A stewardess, passing in the aisle, looked vaguely unsettled by the sight on an unremembered passenger. But the stewardess naturally had plenty of other things to worry about already—there was no problem, really, with a pleasant-looking, undemanding young woman who simply sat chatting with a man. No need to concern oneself; and Joe's understanding grew of how the whole vampire business could remain a secret even while it went on and on and on.

"Well," said Joe, "I'm glad you say 'reassure'. The one kid, Pat O'Grandison, is still missing, and the painting also. And Mr. Thorn, of course. Otherwise there are just bodies all over hell, in mansions, in Jeeps, in garages and old adobe ruins."

"Yes," Mina agreed with a sigh. "It has been a terrible business. Just terrible." She looked at her nails, as any young lady might. They were neatly manicured, Joe noted, and not very long. Certainly nothing at all talonish, not at the moment anyway. She added: "And I don't think they are going to have any success in looking for the painting."

"Oh no?"

"It is my feeling that the real owner might by now have put it away safely somewhere."
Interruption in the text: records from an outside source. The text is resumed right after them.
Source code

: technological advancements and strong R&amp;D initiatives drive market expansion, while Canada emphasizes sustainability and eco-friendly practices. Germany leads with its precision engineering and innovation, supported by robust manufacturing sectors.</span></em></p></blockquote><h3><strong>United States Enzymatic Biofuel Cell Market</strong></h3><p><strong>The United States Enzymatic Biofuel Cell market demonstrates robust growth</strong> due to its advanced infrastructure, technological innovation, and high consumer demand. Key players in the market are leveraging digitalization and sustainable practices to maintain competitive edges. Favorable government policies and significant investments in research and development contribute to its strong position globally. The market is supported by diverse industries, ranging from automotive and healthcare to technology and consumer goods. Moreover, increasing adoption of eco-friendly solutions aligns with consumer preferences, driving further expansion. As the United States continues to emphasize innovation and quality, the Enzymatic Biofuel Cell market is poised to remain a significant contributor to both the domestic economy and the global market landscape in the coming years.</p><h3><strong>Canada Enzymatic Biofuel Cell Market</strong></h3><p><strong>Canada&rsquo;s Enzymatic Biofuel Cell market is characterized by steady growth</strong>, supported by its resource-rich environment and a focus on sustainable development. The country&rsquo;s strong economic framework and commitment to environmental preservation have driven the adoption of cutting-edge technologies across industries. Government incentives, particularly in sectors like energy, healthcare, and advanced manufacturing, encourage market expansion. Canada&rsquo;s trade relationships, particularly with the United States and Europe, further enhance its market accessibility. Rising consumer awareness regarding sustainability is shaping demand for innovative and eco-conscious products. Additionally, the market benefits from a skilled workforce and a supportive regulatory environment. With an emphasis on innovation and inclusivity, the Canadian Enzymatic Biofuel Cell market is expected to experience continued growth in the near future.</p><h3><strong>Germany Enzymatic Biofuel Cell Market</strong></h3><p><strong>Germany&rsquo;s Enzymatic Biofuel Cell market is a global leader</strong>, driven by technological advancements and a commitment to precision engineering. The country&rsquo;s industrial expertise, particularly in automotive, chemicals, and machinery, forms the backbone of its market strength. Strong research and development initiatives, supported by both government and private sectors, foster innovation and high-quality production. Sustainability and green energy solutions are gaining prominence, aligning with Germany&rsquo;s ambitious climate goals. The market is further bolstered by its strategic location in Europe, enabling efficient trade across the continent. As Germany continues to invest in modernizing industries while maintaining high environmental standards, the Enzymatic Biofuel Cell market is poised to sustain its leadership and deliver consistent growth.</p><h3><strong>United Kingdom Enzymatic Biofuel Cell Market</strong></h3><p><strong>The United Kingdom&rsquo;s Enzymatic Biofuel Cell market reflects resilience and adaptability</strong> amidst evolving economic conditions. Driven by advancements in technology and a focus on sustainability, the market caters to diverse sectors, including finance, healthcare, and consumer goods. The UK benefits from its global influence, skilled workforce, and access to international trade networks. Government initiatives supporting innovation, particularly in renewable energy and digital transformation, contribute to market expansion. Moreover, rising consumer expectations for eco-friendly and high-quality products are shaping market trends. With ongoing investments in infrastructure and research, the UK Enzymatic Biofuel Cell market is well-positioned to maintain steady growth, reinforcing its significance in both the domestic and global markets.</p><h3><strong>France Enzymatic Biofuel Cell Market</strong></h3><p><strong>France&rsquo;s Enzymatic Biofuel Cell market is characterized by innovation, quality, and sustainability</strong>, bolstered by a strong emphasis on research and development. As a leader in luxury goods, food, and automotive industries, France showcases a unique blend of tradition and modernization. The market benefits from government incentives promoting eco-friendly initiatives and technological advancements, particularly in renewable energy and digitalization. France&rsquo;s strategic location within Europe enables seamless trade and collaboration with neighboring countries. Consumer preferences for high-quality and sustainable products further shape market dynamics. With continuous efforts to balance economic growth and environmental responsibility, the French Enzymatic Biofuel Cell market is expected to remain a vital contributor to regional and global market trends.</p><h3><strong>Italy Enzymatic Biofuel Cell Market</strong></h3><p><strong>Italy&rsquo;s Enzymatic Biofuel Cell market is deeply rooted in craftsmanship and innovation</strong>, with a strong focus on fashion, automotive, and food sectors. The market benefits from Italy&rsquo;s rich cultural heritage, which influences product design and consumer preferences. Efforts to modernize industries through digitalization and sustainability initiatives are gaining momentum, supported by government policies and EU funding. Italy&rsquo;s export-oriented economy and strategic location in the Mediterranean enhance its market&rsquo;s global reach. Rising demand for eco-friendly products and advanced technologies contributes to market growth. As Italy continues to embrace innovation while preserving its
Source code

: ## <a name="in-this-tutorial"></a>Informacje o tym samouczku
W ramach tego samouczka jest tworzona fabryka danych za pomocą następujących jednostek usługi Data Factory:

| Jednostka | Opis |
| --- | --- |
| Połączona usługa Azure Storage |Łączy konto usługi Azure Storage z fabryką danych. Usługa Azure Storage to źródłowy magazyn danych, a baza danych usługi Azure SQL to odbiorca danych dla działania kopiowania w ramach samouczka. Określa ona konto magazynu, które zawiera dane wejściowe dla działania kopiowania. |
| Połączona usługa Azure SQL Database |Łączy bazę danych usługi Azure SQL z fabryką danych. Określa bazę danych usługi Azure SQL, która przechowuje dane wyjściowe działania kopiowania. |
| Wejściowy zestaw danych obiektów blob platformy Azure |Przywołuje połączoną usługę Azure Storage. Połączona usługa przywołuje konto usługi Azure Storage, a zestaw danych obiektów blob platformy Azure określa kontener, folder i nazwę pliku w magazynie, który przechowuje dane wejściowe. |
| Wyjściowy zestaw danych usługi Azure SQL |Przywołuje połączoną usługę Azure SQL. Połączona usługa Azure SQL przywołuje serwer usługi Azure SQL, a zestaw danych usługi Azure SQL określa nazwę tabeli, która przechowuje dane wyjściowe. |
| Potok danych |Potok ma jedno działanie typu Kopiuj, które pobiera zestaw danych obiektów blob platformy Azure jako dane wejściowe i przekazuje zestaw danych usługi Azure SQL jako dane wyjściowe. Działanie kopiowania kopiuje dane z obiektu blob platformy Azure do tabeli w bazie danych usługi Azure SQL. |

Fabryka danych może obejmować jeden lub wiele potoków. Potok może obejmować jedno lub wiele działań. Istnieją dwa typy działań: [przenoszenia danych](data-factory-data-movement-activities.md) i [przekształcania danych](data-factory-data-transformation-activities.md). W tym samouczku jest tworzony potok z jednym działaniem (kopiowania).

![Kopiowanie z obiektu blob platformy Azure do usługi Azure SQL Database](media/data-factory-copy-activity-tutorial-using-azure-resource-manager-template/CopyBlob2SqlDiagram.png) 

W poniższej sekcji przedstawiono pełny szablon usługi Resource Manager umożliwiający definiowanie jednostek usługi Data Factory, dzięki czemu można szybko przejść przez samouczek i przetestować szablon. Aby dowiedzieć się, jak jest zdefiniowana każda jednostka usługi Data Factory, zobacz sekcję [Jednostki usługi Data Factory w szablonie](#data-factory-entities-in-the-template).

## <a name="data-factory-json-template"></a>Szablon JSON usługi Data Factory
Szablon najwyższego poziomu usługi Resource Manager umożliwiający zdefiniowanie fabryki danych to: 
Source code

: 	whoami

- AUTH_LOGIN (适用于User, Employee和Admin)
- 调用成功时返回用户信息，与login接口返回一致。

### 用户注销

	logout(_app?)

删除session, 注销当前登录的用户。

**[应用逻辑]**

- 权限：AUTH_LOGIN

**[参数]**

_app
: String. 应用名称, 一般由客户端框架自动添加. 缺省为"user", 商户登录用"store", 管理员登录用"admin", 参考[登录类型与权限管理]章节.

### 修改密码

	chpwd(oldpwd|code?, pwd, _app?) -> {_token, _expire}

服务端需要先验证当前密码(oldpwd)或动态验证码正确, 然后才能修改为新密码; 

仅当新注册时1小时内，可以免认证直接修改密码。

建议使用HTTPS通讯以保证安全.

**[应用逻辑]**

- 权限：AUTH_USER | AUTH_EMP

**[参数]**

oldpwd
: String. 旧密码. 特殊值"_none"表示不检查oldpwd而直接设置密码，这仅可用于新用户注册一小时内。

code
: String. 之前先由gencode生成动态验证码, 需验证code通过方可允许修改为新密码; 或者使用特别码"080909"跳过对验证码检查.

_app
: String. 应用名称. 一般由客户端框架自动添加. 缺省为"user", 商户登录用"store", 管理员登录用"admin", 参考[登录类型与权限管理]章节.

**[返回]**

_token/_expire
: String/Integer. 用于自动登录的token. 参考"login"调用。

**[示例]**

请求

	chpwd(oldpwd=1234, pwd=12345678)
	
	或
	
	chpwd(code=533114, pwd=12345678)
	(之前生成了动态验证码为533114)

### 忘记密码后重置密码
"Oh." Joe turned his head to glance once more at Judy, who had not moved. "According to Judy, he was rather crazy, there at the end. She says it was very lucky that you showed up when you did. I was wondering . . ."

Mina smiled again. "Vlad's going to talk to you himself," she said. "Say hello to Kate for me. If you think it wise." She leaned back, and was gone. But the seat remained empty only for a moment.

Joe flinched, just slightly. He couldn't help himself.

If Thorn noticed that infinitesimal recoil, he gave no indication. He smiled lightly at Joe and patted him on the arm. "Thank you, Joe, for your support."

Joe tried to make his arm relax on the seat divider. "You're welcome. Er . . . ah . . . Mina told me there's no use out looking for that painting any longer?"

"Your sense of justice, Joe, may be soothed to know that for the first time in centuries, it is now in the hands of its true owner."